The Court is mindful that a lawyer’s conviction of a crime involving moral turpitude does not automatically call for the imposition of the supreme penalty of disbarment since it may, in its discretion, choose to impose the less severe penalty of suspension. As held, “the determination of whether an attorney should be disbarred or merely suspended for a period involves the exercise of sound judicial discretion.”5 Here, however, the circumstances surrounding the case constrain the Court to impose the penalty of disbarment as recommended by the OBC.
It must be recalled that at the time of the commission of the crime, respondent was an Assistant Public Prosecutor of the City of Dagupan. His act therefore of extorting money from a party to a case handled by him does not only violate the requirement that cases must be decided based on the merits of the parties’ respective evidence but also lessens the people’s confidence in the rule of law.

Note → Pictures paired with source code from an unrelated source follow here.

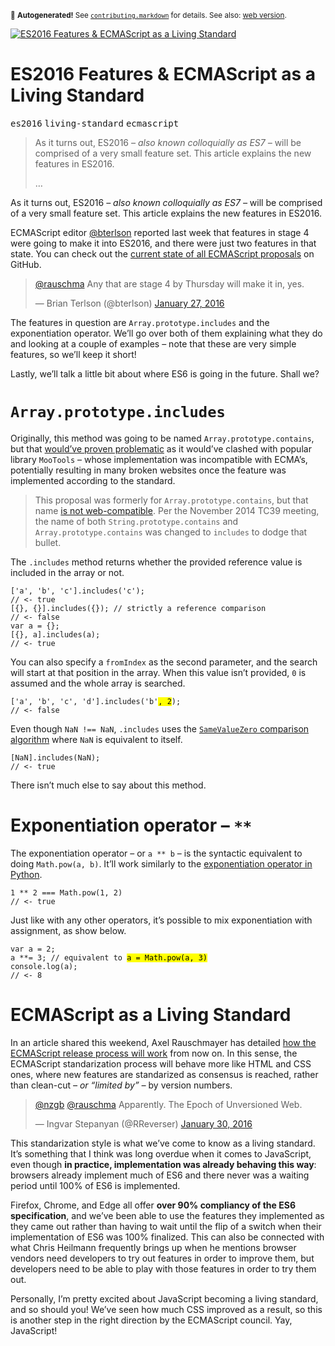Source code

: <sub>&#x1F6A8; <strong>Autogenerated!</strong> See <a href="https://github.com/ponyfoo/articles/tree/noindex/contributing.markdown"><code>contributing.markdown</code></a> for details. See also: <a href="https://ponyfoo.com/articles/es2016-features-and-ecmascript-as-a-living-standard">web version</a>.</sub>

<a href="https://ponyfoo.com/articles/es2016-features-and-ecmascript-as-a-living-standard"><div><img src="https://i.imgur.com/o8Iibqx.jpg" alt="ES2016 Features &amp; ECMAScript as a Living Standard"></div></a>

<h1>ES2016 Features &amp; ECMAScript as a Living Standard</h1>

<p><kbd>es2016</kbd> <kbd>living-standard</kbd> <kbd>ecmascript</kbd></p>

<blockquote><p>As it turns out, ES2016 <em>&#x2013; also known colloquially as ES7 &#x2013;</em> will be comprised of a very small feature set. This article explains the new features in ES2016.</p><p>&#x2026;</p></blockquote>

<div><p>As it turns out, ES2016 <em>&#x2013; also known colloquially as ES7 &#x2013;</em> will be comprised of a very small feature set. This article explains the new features in ES2016.</p></div>

<div></div>

<div><p>ECMAScript editor <a href="https://twitter.com/bterlson" target="_blank" aria-label="@bterlson on Twitter">@bterlson</a> reported last week that features in stage 4 were going to make it into ES2016, and there were just two features in that state. You can check out the <a href="https://github.com/tc39/ecma262/blob/master/README.md" target="_blank" aria-label="tc39/ecma262 on GitHub">current state of all ECMAScript proposals</a> on GitHub.</p> <blockquote class="twitter-tweet"><p><a href="https://twitter.com/rauschma">@rauschma</a> Any that are stage 4 by Thursday will make it in, yes.</p>&#x2014; Brian Terlson (@bterlson) <a href="https://twitter.com/bterlson/status/692427832555892736">January 27, 2016</a></blockquote> <p>The features in question are <code class="md-code md-code-inline">Array.prototype.includes</code> and the exponentiation operator. We&#x2019;ll go over both of them explaining what they do and looking at a couple of examples &#x2013; note that these are very simple features, so we&#x2019;ll keep it short!</p> <p>Lastly, we&#x2019;ll talk a little bit about where ES6 is going in the future. Shall we?</p></div>

<div><h1 id="arrayprototypeincludes"><code class="md-code md-code-inline">Array.prototype.includes</code></h1> <p>Originally, this method was going to be named <code class="md-code md-code-inline">Array.prototype.contains</code>, but that <a href="https://github.com/tc39/Array.prototype.includes/tree/b6671aec098db241ab2d27d7bc182cc8a074edef" target="_blank" aria-label="tc39/Array.prototype.includes on GitHub">would&#x2019;ve proven problematic</a> as it would&#x2019;ve clashed with popular library <code class="md-code md-code-inline">MooTools</code> &#x2013; whose implementation was incompatible with ECMA&#x2019;s, potentially resulting in many broken websites once the feature was implemented according to the standard.</p> <blockquote> <p>This proposal was formerly for <code class="md-code md-code-inline">Array.prototype.contains</code>, but that name <a href="http://esdiscuss.org/topic/having-a-non-enumerable-array-prototype-contains-may-not-be-web-compatible" target="_blank" aria-label="Having a non-enumerable Array.prototype.contains may not be web-compatible">is not web-compatible</a>. Per the November 2014 TC39 meeting, the name of both <code class="md-code md-code-inline">String.prototype.contains</code> and <code class="md-code md-code-inline">Array.prototype.contains</code> was changed to <code class="md-code md-code-inline">includes</code> to dodge that bullet.</p> </blockquote> <p>The <code class="md-code md-code-inline">.includes</code> method returns whether the provided reference value is included in the array or not.</p> <pre class="md-code-block"><code class="md-code md-lang-javascript">[<span class="md-code-string">&apos;a&apos;</span>, <span class="md-code-string">&apos;b&apos;</span>, <span class="md-code-string">&apos;c&apos;</span>].includes(<span class="md-code-string">&apos;c&apos;</span>);
<span class="md-code-comment">// &lt;- true</span>
[{}, {}].includes({}); <span class="md-code-comment">// strictly a reference comparison</span>
<span class="md-code-comment">// &lt;- false</span>
<span class="md-code-keyword">var</span> a = {};
[{}, a].includes(a);
<span class="md-code-comment">// &lt;- true</span>
</code></pre> <p>You can also specify a <code class="md-code md-code-inline">fromIndex</code> as the second parameter, and the search will start at that position in the array. When this value isn&#x2019;t provided, <code class="md-code md-code-inline">0</code> is assumed and the whole array is searched.</p> <pre class="md-code-block"><code class="md-code md-lang-javascript">[<span class="md-code-string">&apos;a&apos;</span>, <span class="md-code-string">&apos;b&apos;</span>, <span class="md-code-string">&apos;c&apos;</span>, <span class="md-code-string">&apos;d&apos;</span>].includes(<span class="md-code-string">&apos;b&apos;</span><mark class="md-mark md-code-mark">, <span class="md-code-number">2</span></mark>);
<span class="md-code-comment">// &lt;- false</span>
</code></pre> <p>Even though <code class="md-code md-code-inline">NaN !== NaN</code>, <code class="md-code md-code-inline">.includes</code> uses the <a href="http://www.ecma-international.org/ecma-262/6.0/#sec-samevaluezero" target="_blank" aria-label="SameValueZero algorithm in ECMAScript specification"><code class="md-code md-code-inline">SameValueZero</code> comparison algorithm</a> where <code class="md-code md-code-inline">NaN</code> is equivalent to itself.</p> <pre class="md-code-block"><code class="md-code md-lang-javascript">[<span class="md-code-literal">NaN</span>].includes(<span class="md-code-literal">NaN</span>);
<span class="md-code-comment">// &lt;- true</span>
</code></pre> <p>There isn&#x2019;t much else to say about this method.</p> <h1 id="exponentiation-operator">Exponentiation operator &#x2013; <code class="md-code md-code-inline">**</code></h1> <p>The exponentiation operator &#x2013; or <code class="md-code md-code-inline">a ** b</code> &#x2013; is the syntactic equivalent to doing <code class="md-code md-code-inline">Math.pow(a, b)</code>. It&#x2019;ll work similarly to the <a href="http://www.pythonforbeginners.com/basics/python-operators" target="_blank" aria-label="Python Operators &#x2013; Python for Beginners">exponentiation operator in Python</a>.</p> <pre class="md-code-block"><code class="md-code md-lang-javascript"><span class="md-code-number">1</span> ** <span class="md-code-number">2</span> === <span class="md-code-built_in">Math</span>.pow(<span class="md-code-number">1</span>, <span class="md-code-number">2</span>)
<span class="md-code-comment">// &lt;- true</span>
</code></pre> <p>Just like with any other operators, it&#x2019;s possible to mix exponentiation with assignment, as show below.</p> <pre class="md-code-block"><code class="md-code md-lang-javascript"><span class="md-code-keyword">var</span> a = <span class="md-code-number">2</span>;
a **= <span class="md-code-number">3</span>; <span class="md-code-comment">// equivalent to <mark class="md-mark md-code-mark">a = Math.pow(a, 3)</mark></span>
<span class="md-code-built_in">console</span>.log(a);
<span class="md-code-comment">// &lt;- 8</span>
</code></pre> <h1 id="ecmascript-as-a-living-standard">ECMAScript as a Living Standard</h1> <p>In an article shared this weekend, Axel Rauschmayer has detailed <a href="http://www.2ality.com/2016/01/ecmascript-2016.html" target="_blank" aria-label="The final feature set of ECMAScript 2016 (ES7) on 2ality.com">how the ECMAScript release process will work</a> from now on. In this sense, the ECMAScript standarization process will behave more like HTML and CSS ones, where new features are standarized as consensus is reached, rather than clean-cut <em>&#x2013; or &#x201C;limited by&#x201D; &#x2013;</em> by version numbers.</p> <blockquote class="twitter-tweet"><p><a href="https://twitter.com/nzgb">@nzgb</a> <a href="https://twitter.com/rauschma">@rauschma</a> Apparently. The Epoch of Unversioned Web.</p>&#x2014; Ingvar Stepanyan (@RReverser) <a href="https://twitter.com/RReverser/status/693544959618760704">January 30, 2016</a></blockquote> <p>This standarization style is what we&#x2019;ve come to know as a living standard. It&#x2019;s something that I think was long overdue when it comes to JavaScript, even though <strong>in practice, implementation was already behaving this way</strong>: browsers already implement much of ES6 and there never was a waiting period until 100% of ES6 is implemented.</p> <p>Firefox, Chrome, and Edge all offer <strong>over 90% compliancy of the ES6 specification</strong>, and we&#x2019;ve been able to use the features they implemented as they came out rather than having to wait until the flip of a switch when their implementation of ES6 was 100% finalized. This can also be connected with what Chris Heilmann frequently brings up when he mentions browser vendors need developers to try out features in order to improve them, but developers need to be able to play with those features in order to try them out.</p> <p>Personally, I&#x2019;m pretty excited about JavaScript becoming a living standard, and so should you! We&#x2019;ve seen how much CSS improved as a result, so this is another step in the right direction by the ECMAScript council. Yay, JavaScript!</p></div>
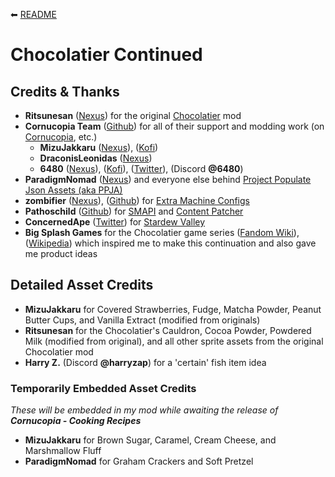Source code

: ⬅︎ [README](README.md)

# Chocolatier Continued

## Credits & Thanks

- **Ritsunesan** ([Nexus](https://www.nexusmods.com/stardewvalley/users/40687890)) for the original [Chocolatier](https://www.nexusmods.com/stardewvalley/mods/5403) mod
- **Cornucopia Team** ([Github](https://github.com/MizuJakkaru/Cornucopia/)) for all of their support and modding work (on [Cornucopia](https://github.com/MizuJakkaru/Cornucopia/), etc.)
  - **MizuJakkaru** ([Nexus](https://www.nexusmods.com/stardewvalley/users/2821799)), ([Kofi](https://ko-fi.com/mizujakkaru))
  - **DraconisLeonidas** ([Nexus](https://www.nexusmods.com/stardewvalley/users/158706123))
  - **6480** ([Nexus](https://www.nexusmods.com/stardewvalley/users/55537262)), ([Kofi](https://ko-fi.com/6480k)), ([Twitter](https://twitter.com/6480n)), (Discord **@6480**)
- **ParadigmNomad** ([Nexus](https://www.nexusmods.com/stardewvalley/users/26612284)) and everyone else behind [Project Populate Json Assets (aka PPJA)](https://github.com/paradigmnomad/PPJA/)
- **zombifier** ([Nexus](https://www.nexusmods.com/stardewvalley/users/24394309)), ([Github](https://github.com/zombifier/)) for [Extra Machine Configs](https://www.nexusmods.com/stardewvalley/mods/22256)
- **Pathoschild** ([Github](https://github.com/Pathoschild)) for [SMAPI](https://smapi.io/) and [Content Patcher](https://www.nexusmods.com/stardewvalley/mods/1915)
- **ConcernedApe** ([Twitter](https://twitter.com/concernedape)) for [Stardew Valley](https://www.stardewvalley.net/)
- **Big Splash Games** for the Chocolatier game series ([Fandom Wiki](https://the-chocolatier-series.fandom.com/wiki/The_Chocolatier_Series_Wiki)), ([Wikipedia](https://en.wikipedia.org/wiki/Chocolatier_(video_game))) which inspired me to make this continuation and also gave me product ideas

## Detailed Asset Credits

- **MizuJakkaru** for Covered Strawberries, Fudge, Matcha Powder, Peanut Butter Cups, and Vanilla Extract (modified from originals)
- **Ritsunesan** for the Chocolatier's Cauldron, Cocoa Powder, Powdered Milk (modified from original), and all other sprite assets from the original Chocolatier mod
- **Harry Z.** (Discord **@harryzap**) for a 'certain' fish item idea

### Temporarily Embedded Asset Credits

*These will be embedded in my mod while awaiting the release of* ***Cornucopia - Cooking Recipes***

- **MizuJakkaru** for Brown Sugar, Caramel, Cream Cheese, and Marshmallow Fluff
- **ParadigmNomad** for Graham Crackers and Soft Pretzel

Indeed respondent’s conduct in office fell short of the integrity and good moral character required of all lawyers, specially one occupying a public office. Lawyers in public office are expected not only to refrain from any act or omission which tend to lessen the trust and confidence of the citizenry in government but also uphold the dignity of the legal profession at all times and observe a high standard of honesty and fair dealing. A government lawyer is a keeper of public faith and is burdened with a high degree of social responsibility, higher than his brethren in private practice.6
Hence, for committing a crime which does not only show his disregard of his oath as a government official but is likewise of such a nature as to negatively affect his qualification as a lawyer, respondent must be disbarred from his office as an attorney.
As a final note, it is well to state that:
The purpose of a proceeding for disbarment is to protect the administration of justice by requiring that those who exercise this important function be competent, honorable and reliable – lawyers in whom courts and [the public at large] may repose confidence. Thus, whenever a clear case of degenerate and vile behavior disturbs that vital yet fragile confidence, [the Court] shall not hesitate to rid [the] profession of odious members.7
X x x.”
1 Re: SC Decision Dated May 20, 2008 in G.R. No. 161455 Under Rule 139-B of the Rules of Court v. Atty. Rodolfo D. Pactolin, A.C. No. 7940, April 24,2012,670 SCRA 366, 371.
2 A.C. No. 7360, July 24,2012, 677 SCRA 352.
3 439 Phil. 339, 346-347 (2002).
4 Id at 361-362.
5 Figueras v. Atty. Jimenez, A.C, No. 9116, March 12, 2014.
6 Ramos v. Atty. Imbang, 557 Phil. 507, 516 (2007).
7 Ramos v. Atty. Imbang, 557 Phil. 507, 516 (2007).